I left the Labour Party in the 1990s. Once dropping Clause IV had been proposed and, worse, agreed by the party membership, there didn’t seem much point in staying. New Labour’s rudderless Labour Party won three elections and achieved much in health and living standards but unlike 1945 it did not establish a new settlement, redefining the terms of politics. Nor did it intend to. Jeremy Corbyn’s emergence as possible, then actual leader drew me back in.

Let’s not mince words. This was an electoral disaster.  There is very little comfort to be had either from the details or the broad sweep of the 2019 general election. Impotent venting on Twitter and elsewhere is pointless. This was a rout and the first thing we must do is acknowledge

1. Lack of professionalism

This aspect of Jeremy’s leadership drove me crazy. From the start there was a tendency to believe that the programme power alone would overcome opposition: communicating the message was neglected. I often prayed for an Alistair Campbell, a ruthless brute who would sort out the press. I know journalists who offered their services. They got nowhere.

_Exercise instructions_. Copy out the entire passage above on the Labour Party and its 2019 election defeat, word for word.

_Data block_.

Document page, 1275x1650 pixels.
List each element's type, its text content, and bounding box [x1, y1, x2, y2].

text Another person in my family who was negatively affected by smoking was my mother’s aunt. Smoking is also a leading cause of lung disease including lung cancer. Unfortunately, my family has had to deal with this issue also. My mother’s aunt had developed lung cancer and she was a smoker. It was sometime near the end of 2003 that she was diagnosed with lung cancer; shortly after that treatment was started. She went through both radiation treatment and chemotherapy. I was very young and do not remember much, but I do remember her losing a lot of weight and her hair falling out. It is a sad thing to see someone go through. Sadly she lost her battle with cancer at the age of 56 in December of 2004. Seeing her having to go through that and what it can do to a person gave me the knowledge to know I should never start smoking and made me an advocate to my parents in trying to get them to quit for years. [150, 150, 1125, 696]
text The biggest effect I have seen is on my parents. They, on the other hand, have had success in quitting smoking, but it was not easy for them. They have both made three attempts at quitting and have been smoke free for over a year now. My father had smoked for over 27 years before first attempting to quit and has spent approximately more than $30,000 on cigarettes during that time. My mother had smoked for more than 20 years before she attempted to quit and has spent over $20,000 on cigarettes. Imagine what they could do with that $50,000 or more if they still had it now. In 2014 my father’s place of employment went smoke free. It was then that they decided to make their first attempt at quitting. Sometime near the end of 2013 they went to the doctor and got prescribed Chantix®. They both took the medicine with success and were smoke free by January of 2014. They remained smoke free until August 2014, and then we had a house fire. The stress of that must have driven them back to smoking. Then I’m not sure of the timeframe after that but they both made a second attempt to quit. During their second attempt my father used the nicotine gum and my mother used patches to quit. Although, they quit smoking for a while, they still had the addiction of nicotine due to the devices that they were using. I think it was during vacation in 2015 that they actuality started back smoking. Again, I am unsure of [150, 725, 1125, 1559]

_Exercise solution_.
I left the Labour Party in the 1990s. Once dropping Clause IV had been proposed and, worse, agreed by the party membership, there didn’t seem much point in staying. New Labour’s rudderless Labour Party won three elections and achieved much in health and living standards but unlike 1945 it did not establish a new settlement, redefining the terms of politics. Nor did it intend to. Jeremy Corbyn’s emergence as possible, then actual leader drew me back in.

Let’s not mince words. This was an electoral disaster.  There is very little comfort to be had either from the details or the broad sweep of the 2019 general election. Impotent venting on Twitter and elsewhere is pointless. This was a rout and the first thing we must do is acknowledge

1. Lack of professionalism

This aspect of Jeremy’s leadership drove me crazy. From the start there was a tendency to believe that the programme power alone would overcome opposition: communicating the message was neglected. I often prayed for an Alistair Campbell, a ruthless brute who would sort out the press. I know journalists who offered their services. They got nowhere.